## What is expected
Without any images, write the data out exactly as it appears.

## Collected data
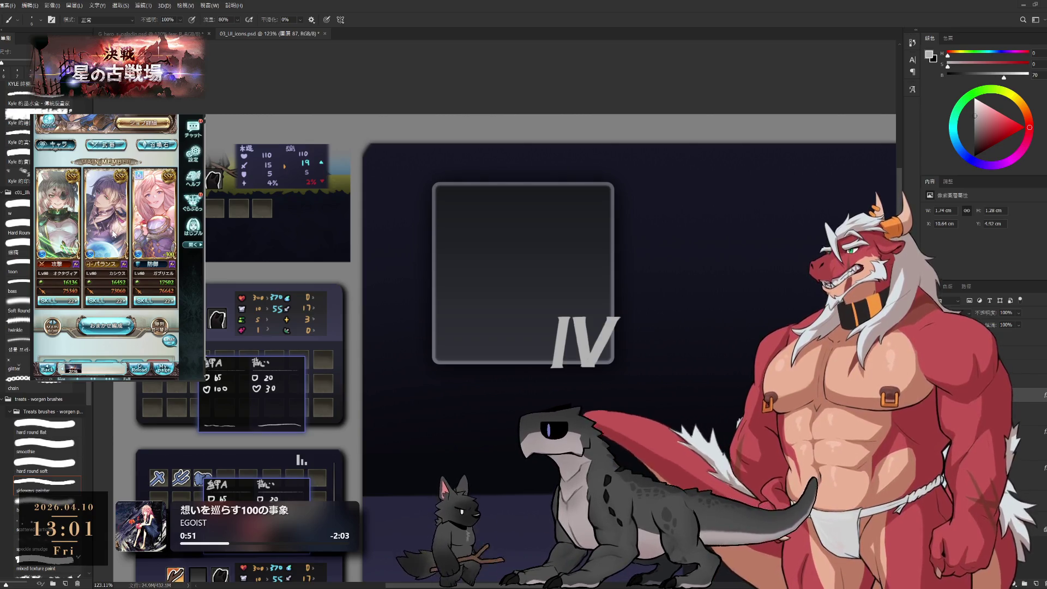
{"action": "left_click", "coordinate": [155, 146]}
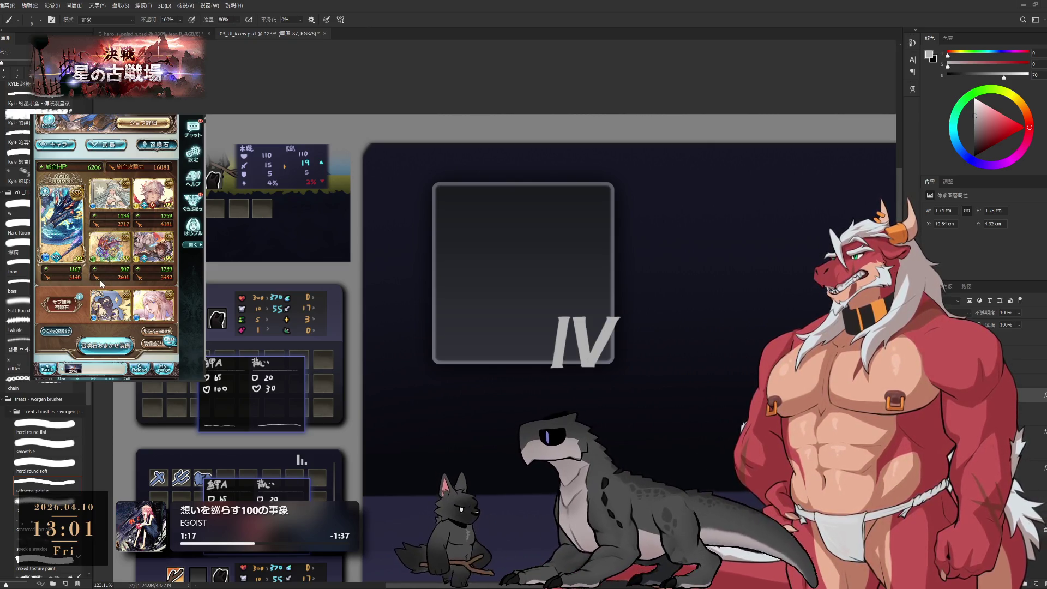
{"action": "left_click", "coordinate": [109, 143]}
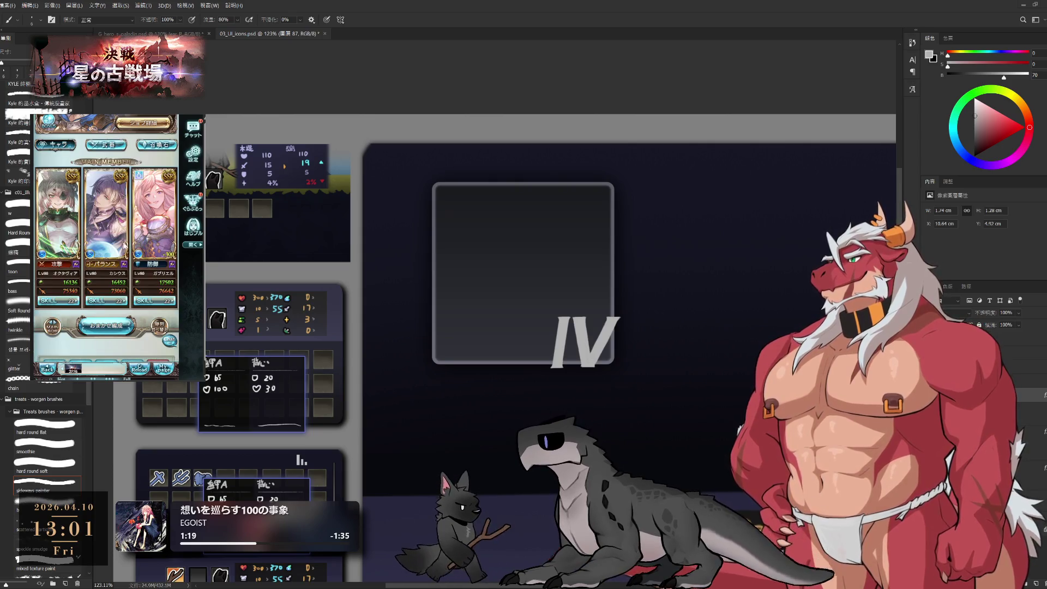
{"action": "left_click", "coordinate": [50, 302]}
{"action": "left_click_drag", "start_coordinate": [62, 282], "coordinate": [75, 283]}
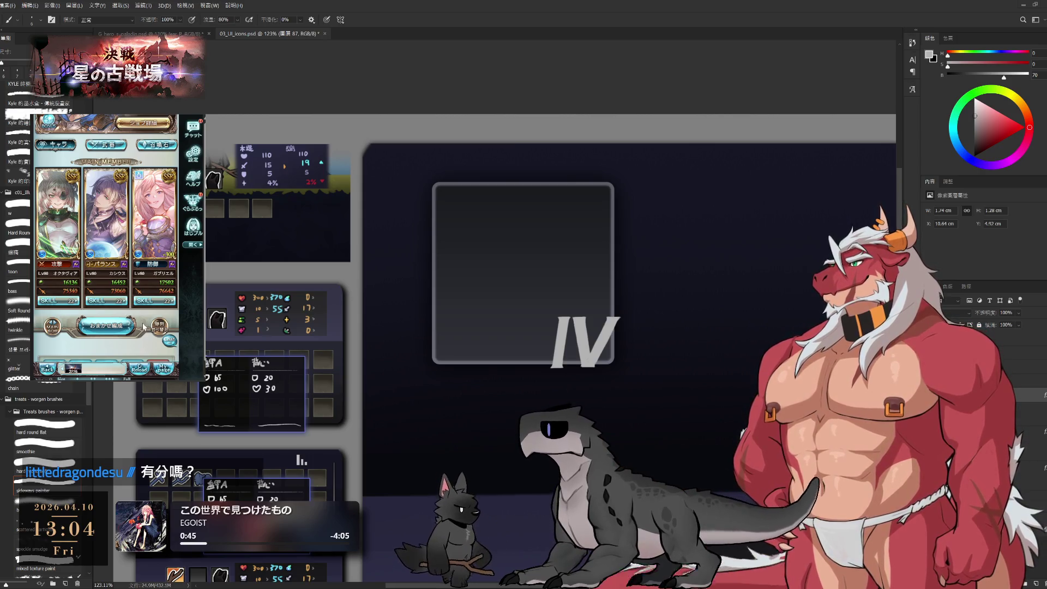
Check the party's 武器 and 召喚石 grids, then return to the character lineup.
{"action": "scroll", "coordinate": [116, 240], "scroll_direction": "up", "scroll_amount": 3}
{"action": "left_click", "coordinate": [118, 240]}
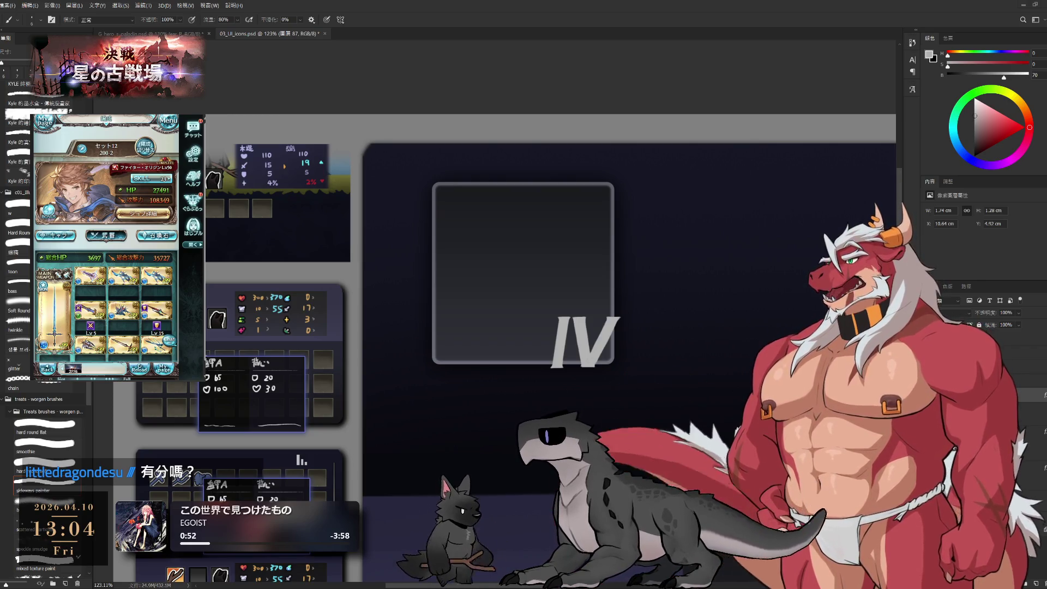
{"action": "scroll", "coordinate": [112, 236], "scroll_direction": "down", "scroll_amount": 2}
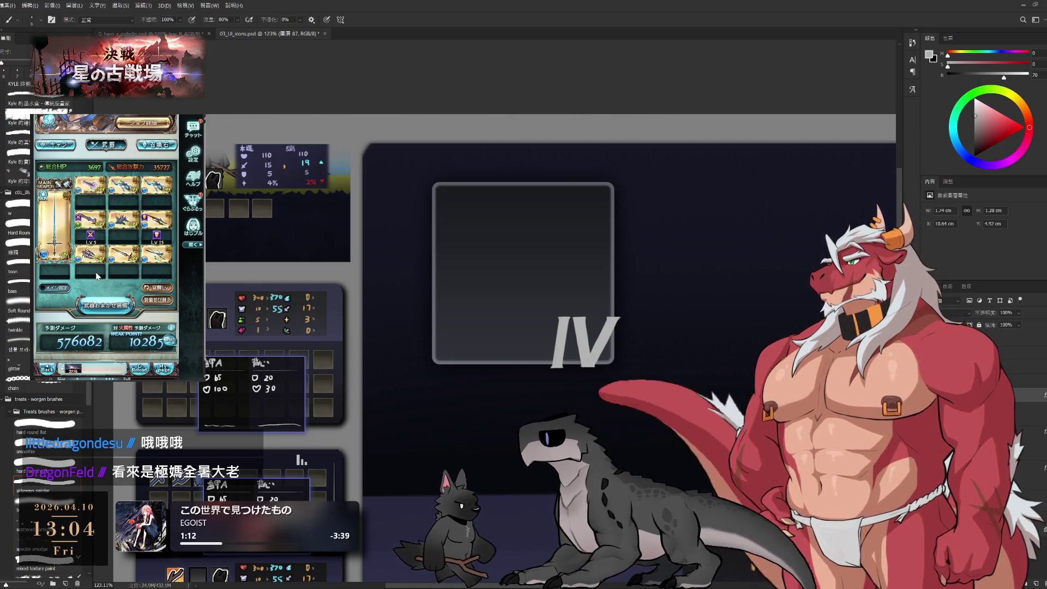
{"action": "scroll", "coordinate": [146, 190], "scroll_direction": "up", "scroll_amount": 1}
{"action": "left_click", "coordinate": [146, 190]}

## Output
{"action": "left_click", "coordinate": [155, 146]}
{"action": "left_click", "coordinate": [109, 143]}
{"action": "left_click", "coordinate": [50, 302]}
{"action": "left_click_drag", "start_coordinate": [62, 282], "coordinate": [75, 283]}
Check the party's 武器 and 召喚石 grids, then return to the character lineup.
{"action": "scroll", "coordinate": [116, 240], "scroll_direction": "up", "scroll_amount": 3}
{"action": "left_click", "coordinate": [118, 240]}
{"action": "scroll", "coordinate": [112, 236], "scroll_direction": "down", "scroll_amount": 2}
{"action": "scroll", "coordinate": [146, 190], "scroll_direction": "up", "scroll_amount": 1}
{"action": "left_click", "coordinate": [146, 190]}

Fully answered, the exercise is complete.